PROMPT: Quote exactly and only this range of lines in the data below: the line that holds "nose: (970, 603)" to the line that holds "left knee: (981, 460)", both included.
*** Opening RECORDS SHOWN ***
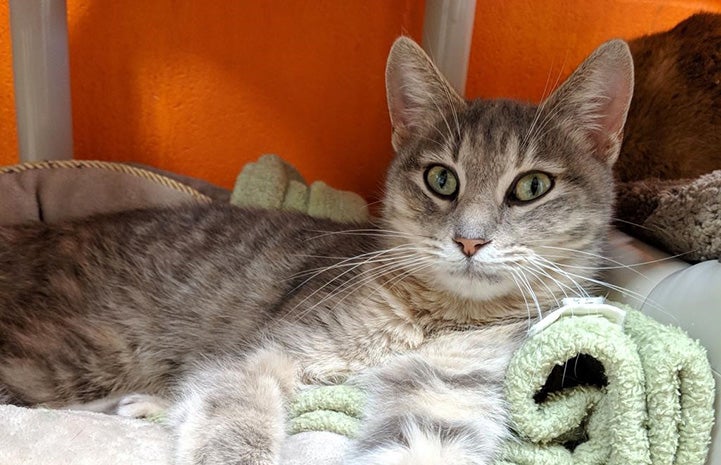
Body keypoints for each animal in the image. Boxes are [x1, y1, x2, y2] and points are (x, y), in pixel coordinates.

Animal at [0, 37, 632, 464]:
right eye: (441, 179)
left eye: (532, 186)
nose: (469, 238)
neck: (436, 316)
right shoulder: (259, 355)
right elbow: (235, 416)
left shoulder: (449, 394)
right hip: (69, 358)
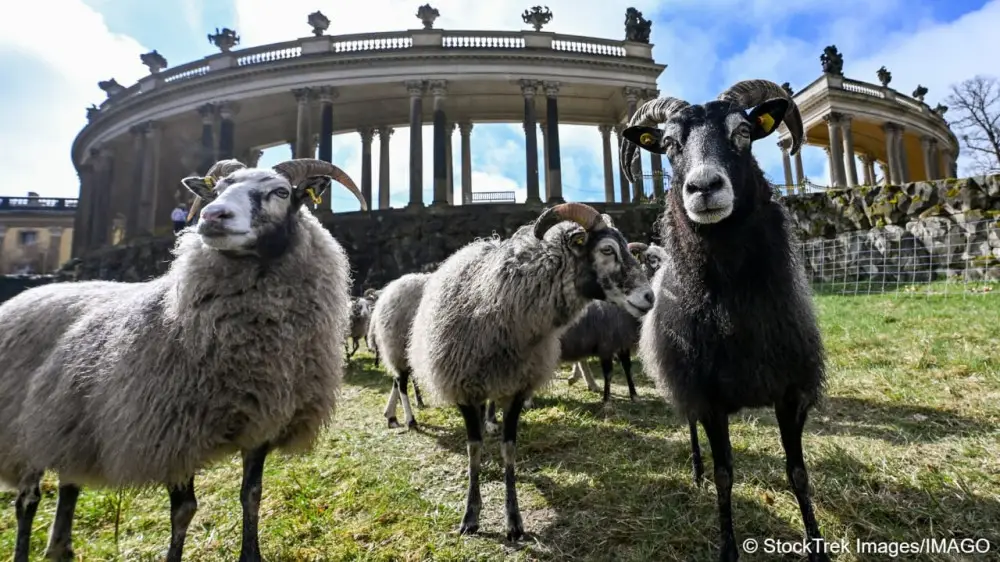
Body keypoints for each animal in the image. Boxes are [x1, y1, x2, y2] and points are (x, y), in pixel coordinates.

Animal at [0, 157, 367, 562]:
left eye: (281, 192)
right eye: (216, 189)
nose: (212, 215)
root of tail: (29, 293)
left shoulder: (262, 422)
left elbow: (251, 495)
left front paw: (251, 555)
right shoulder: (171, 431)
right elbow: (184, 510)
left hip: (67, 426)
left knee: (69, 483)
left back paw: (60, 548)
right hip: (22, 429)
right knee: (27, 501)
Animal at [407, 202, 654, 540]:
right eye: (607, 250)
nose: (649, 297)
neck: (496, 303)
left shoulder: (518, 388)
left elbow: (509, 449)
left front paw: (514, 520)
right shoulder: (463, 389)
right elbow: (473, 450)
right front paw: (471, 515)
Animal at [620, 79, 828, 561]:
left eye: (743, 132)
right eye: (669, 145)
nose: (703, 187)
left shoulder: (791, 392)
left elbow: (798, 473)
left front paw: (817, 546)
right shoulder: (708, 396)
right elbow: (724, 475)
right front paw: (728, 547)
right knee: (692, 430)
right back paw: (695, 471)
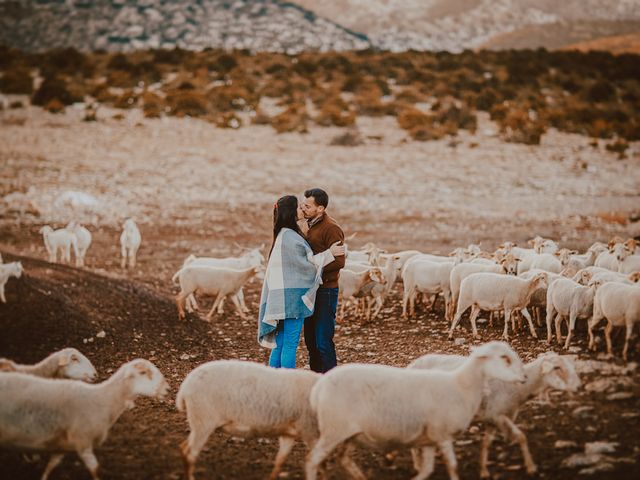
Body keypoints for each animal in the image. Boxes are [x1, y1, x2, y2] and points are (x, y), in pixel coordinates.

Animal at [0, 360, 168, 480]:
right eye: (143, 372)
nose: (167, 389)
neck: (102, 400)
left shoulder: (63, 446)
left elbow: (51, 466)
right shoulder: (83, 442)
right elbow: (96, 471)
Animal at [176, 360, 320, 480]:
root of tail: (185, 386)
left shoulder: (289, 432)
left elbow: (281, 459)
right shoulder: (309, 431)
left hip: (198, 422)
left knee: (184, 448)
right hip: (203, 420)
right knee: (191, 454)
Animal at [304, 342, 524, 480]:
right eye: (504, 357)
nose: (524, 378)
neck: (461, 384)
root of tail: (318, 387)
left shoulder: (430, 439)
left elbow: (428, 469)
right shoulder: (442, 434)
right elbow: (451, 466)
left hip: (349, 433)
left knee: (343, 459)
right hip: (334, 430)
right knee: (312, 460)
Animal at [410, 350, 580, 478]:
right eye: (556, 367)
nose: (577, 386)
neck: (518, 388)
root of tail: (413, 364)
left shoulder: (493, 417)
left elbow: (487, 443)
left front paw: (484, 470)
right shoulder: (497, 415)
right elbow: (520, 436)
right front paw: (531, 467)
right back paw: (418, 464)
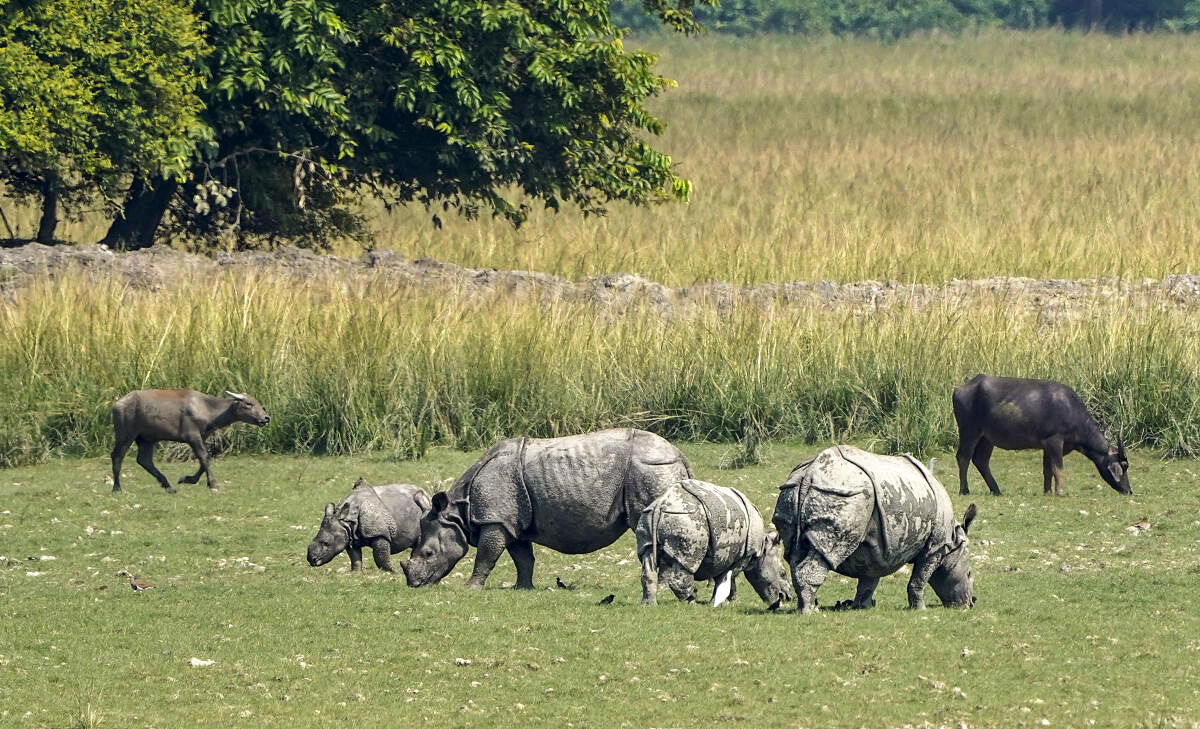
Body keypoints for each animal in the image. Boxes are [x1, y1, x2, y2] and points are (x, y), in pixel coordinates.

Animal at [304, 479, 432, 575]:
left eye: (326, 543)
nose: (312, 560)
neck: (347, 520)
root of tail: (427, 494)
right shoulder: (349, 534)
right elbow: (355, 557)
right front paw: (355, 573)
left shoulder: (379, 533)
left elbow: (380, 556)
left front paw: (393, 571)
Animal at [400, 429, 691, 589]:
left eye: (428, 553)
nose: (414, 584)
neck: (457, 512)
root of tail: (678, 453)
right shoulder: (511, 522)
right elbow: (523, 558)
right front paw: (522, 588)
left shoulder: (494, 520)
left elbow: (486, 555)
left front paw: (470, 588)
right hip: (657, 469)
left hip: (651, 468)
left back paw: (663, 585)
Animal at [633, 479, 792, 609]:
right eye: (783, 573)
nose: (788, 597)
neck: (763, 549)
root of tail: (660, 504)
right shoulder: (743, 555)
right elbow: (728, 577)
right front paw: (725, 602)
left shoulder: (723, 556)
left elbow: (722, 577)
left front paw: (727, 600)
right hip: (687, 520)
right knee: (687, 562)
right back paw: (692, 601)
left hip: (649, 516)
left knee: (647, 557)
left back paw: (649, 605)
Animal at [772, 446, 979, 611]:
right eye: (969, 574)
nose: (970, 603)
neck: (952, 540)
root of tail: (810, 474)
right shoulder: (935, 547)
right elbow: (919, 579)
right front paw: (920, 609)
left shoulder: (876, 549)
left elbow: (869, 579)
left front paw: (862, 607)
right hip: (842, 495)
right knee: (828, 549)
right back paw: (809, 612)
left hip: (794, 490)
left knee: (794, 553)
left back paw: (804, 606)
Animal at [950, 376, 1128, 496]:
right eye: (1124, 466)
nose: (1129, 490)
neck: (1071, 411)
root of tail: (960, 389)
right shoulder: (1055, 441)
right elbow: (1058, 468)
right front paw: (1060, 492)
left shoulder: (1047, 446)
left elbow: (1047, 469)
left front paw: (1047, 491)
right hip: (969, 431)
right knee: (963, 457)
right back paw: (964, 490)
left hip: (987, 439)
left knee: (981, 460)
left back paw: (996, 490)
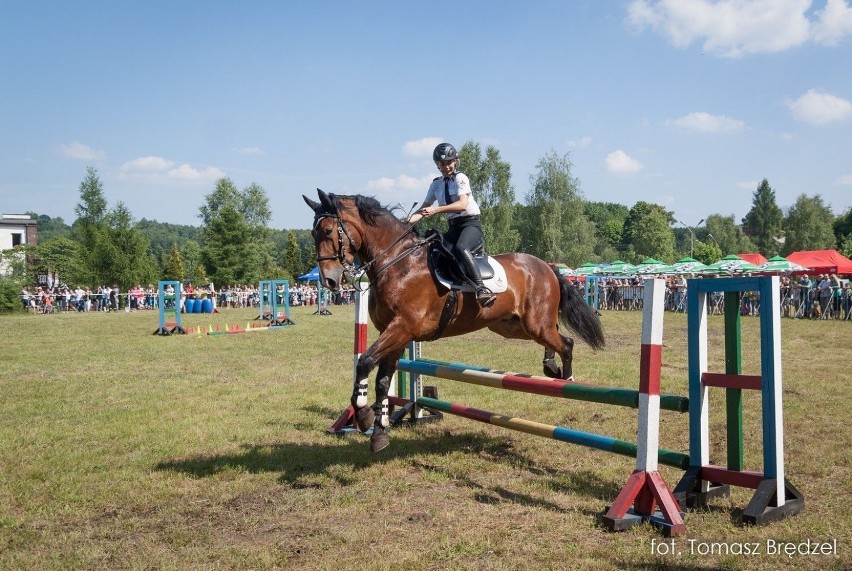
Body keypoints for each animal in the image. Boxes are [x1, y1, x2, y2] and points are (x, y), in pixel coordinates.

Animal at [302, 190, 604, 454]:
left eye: (327, 231)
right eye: (313, 233)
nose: (329, 281)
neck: (396, 262)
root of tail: (547, 266)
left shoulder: (402, 327)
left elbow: (364, 361)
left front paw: (363, 414)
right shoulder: (394, 334)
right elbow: (383, 380)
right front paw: (379, 431)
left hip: (535, 323)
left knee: (567, 342)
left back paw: (567, 380)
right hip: (512, 326)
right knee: (556, 338)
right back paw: (550, 367)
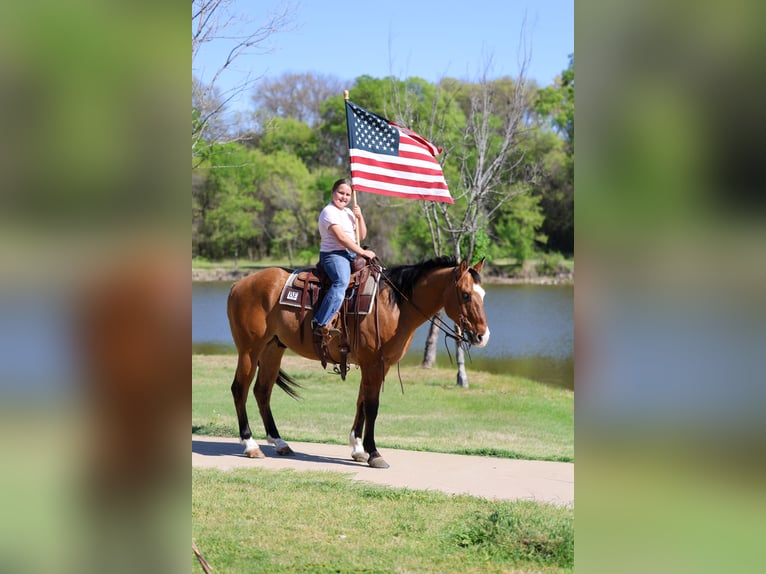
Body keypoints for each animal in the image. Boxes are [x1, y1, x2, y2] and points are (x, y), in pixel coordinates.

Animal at [226, 256, 490, 468]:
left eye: (483, 295)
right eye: (466, 295)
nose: (482, 336)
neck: (395, 305)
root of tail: (239, 284)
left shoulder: (378, 365)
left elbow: (361, 403)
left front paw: (357, 448)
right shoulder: (373, 363)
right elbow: (372, 406)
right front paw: (374, 453)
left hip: (272, 349)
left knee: (262, 391)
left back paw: (279, 442)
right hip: (249, 350)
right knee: (240, 389)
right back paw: (250, 444)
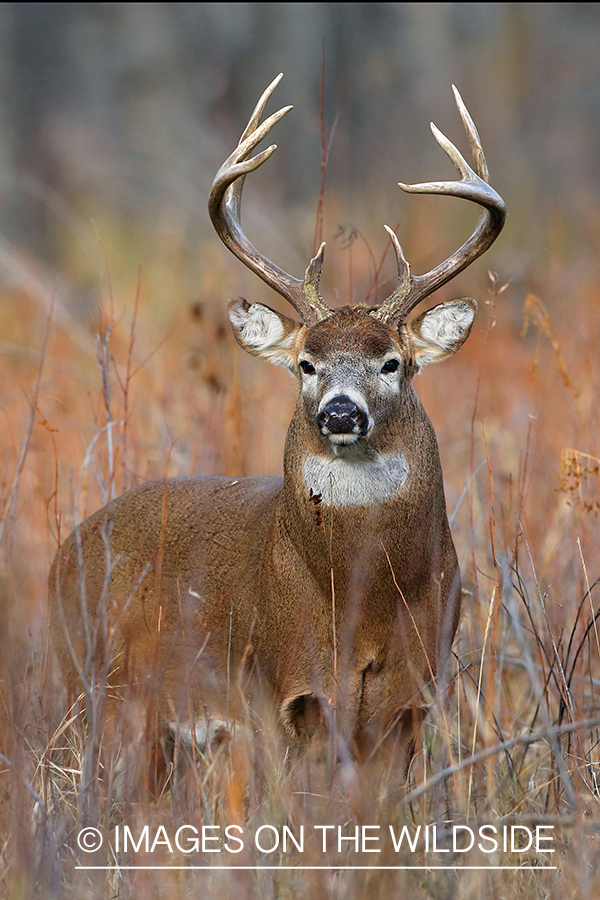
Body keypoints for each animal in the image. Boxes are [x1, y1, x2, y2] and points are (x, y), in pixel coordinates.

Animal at [49, 75, 504, 796]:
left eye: (392, 362)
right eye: (306, 363)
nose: (341, 413)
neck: (361, 603)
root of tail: (61, 557)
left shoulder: (411, 698)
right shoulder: (277, 691)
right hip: (95, 687)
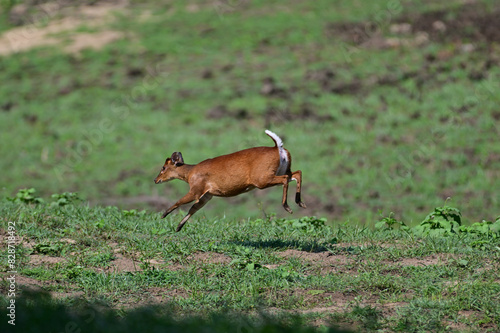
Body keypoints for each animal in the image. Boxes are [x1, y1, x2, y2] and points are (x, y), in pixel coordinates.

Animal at [154, 130, 306, 231]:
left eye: (163, 167)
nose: (155, 179)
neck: (190, 173)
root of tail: (278, 148)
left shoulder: (196, 190)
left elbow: (180, 201)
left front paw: (163, 215)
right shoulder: (208, 195)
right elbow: (194, 208)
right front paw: (179, 227)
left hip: (262, 179)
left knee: (286, 179)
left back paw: (288, 207)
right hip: (281, 170)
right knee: (297, 173)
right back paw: (300, 203)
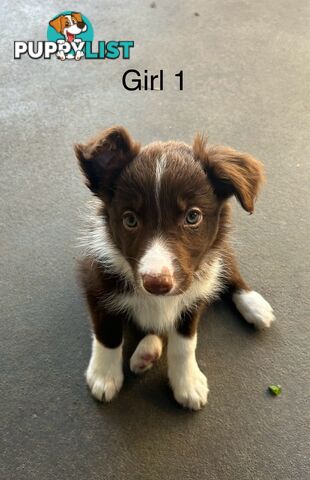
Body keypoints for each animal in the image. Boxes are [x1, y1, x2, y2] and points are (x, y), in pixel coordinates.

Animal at [74, 125, 274, 410]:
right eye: (130, 220)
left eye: (193, 216)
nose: (157, 283)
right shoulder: (97, 278)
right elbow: (108, 333)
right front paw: (104, 376)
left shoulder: (193, 294)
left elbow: (185, 342)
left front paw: (187, 383)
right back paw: (147, 350)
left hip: (217, 254)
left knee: (229, 267)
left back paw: (253, 304)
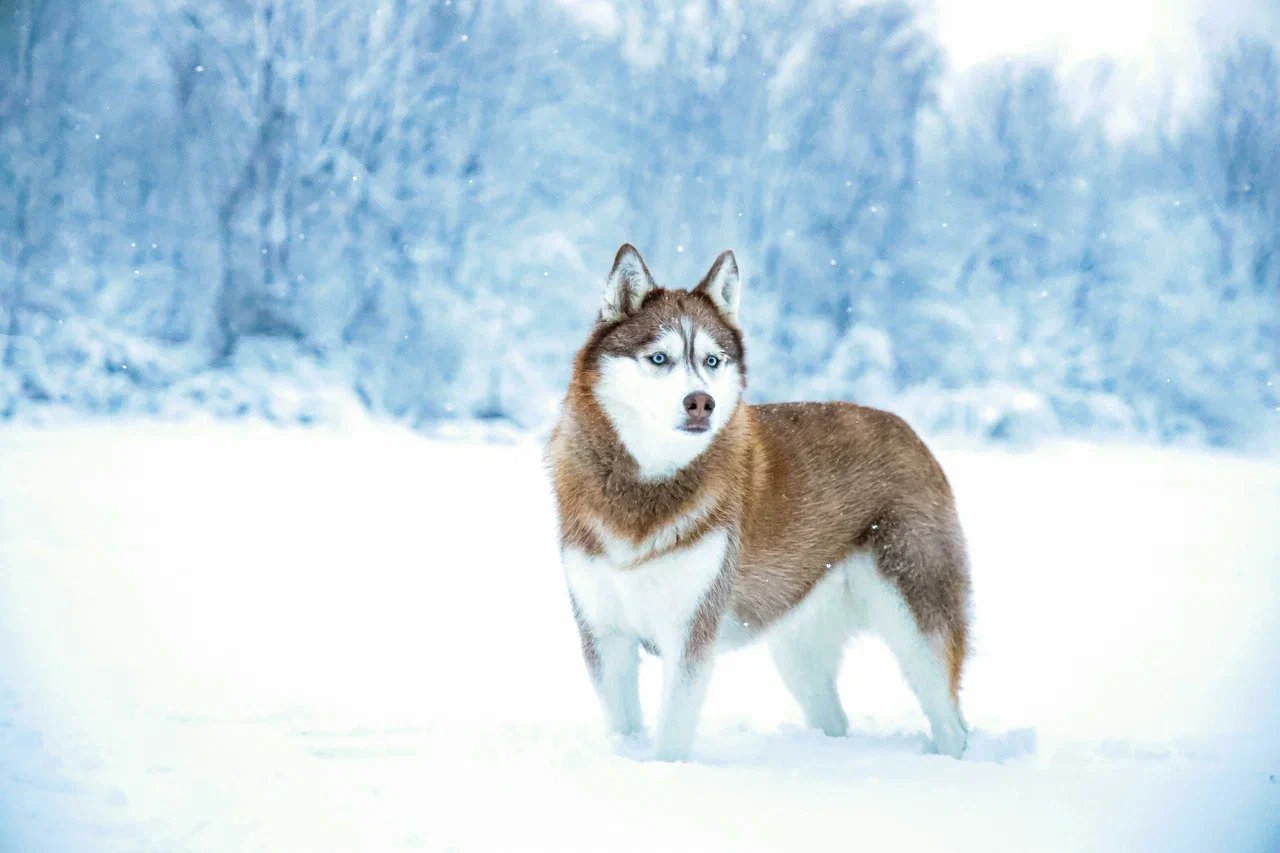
*** Closing RECORDS SHOWN ***
RESPONSE TO THIS EXERCISE:
nose: (970, 603)
neck: (952, 540)
root of tail: (810, 474)
right shoulder: (935, 547)
right elbow: (919, 579)
right front paw: (920, 609)
left shoulder: (876, 549)
left elbow: (869, 579)
left front paw: (862, 607)
right hip: (842, 495)
right knee: (828, 549)
right back paw: (809, 612)
left hip: (794, 490)
left knee: (794, 553)
left back paw: (804, 606)
Animal at [950, 376, 1128, 496]:
right eye: (1124, 466)
nose: (1129, 490)
neck: (1071, 411)
root of tail: (960, 389)
right shoulder: (1055, 441)
right elbow: (1058, 468)
right front paw: (1060, 492)
left shoulder: (1047, 446)
left elbow: (1047, 469)
left front paw: (1047, 491)
right hip: (969, 431)
right knee: (963, 457)
right back paw: (964, 490)
left hip: (987, 439)
left knee: (981, 460)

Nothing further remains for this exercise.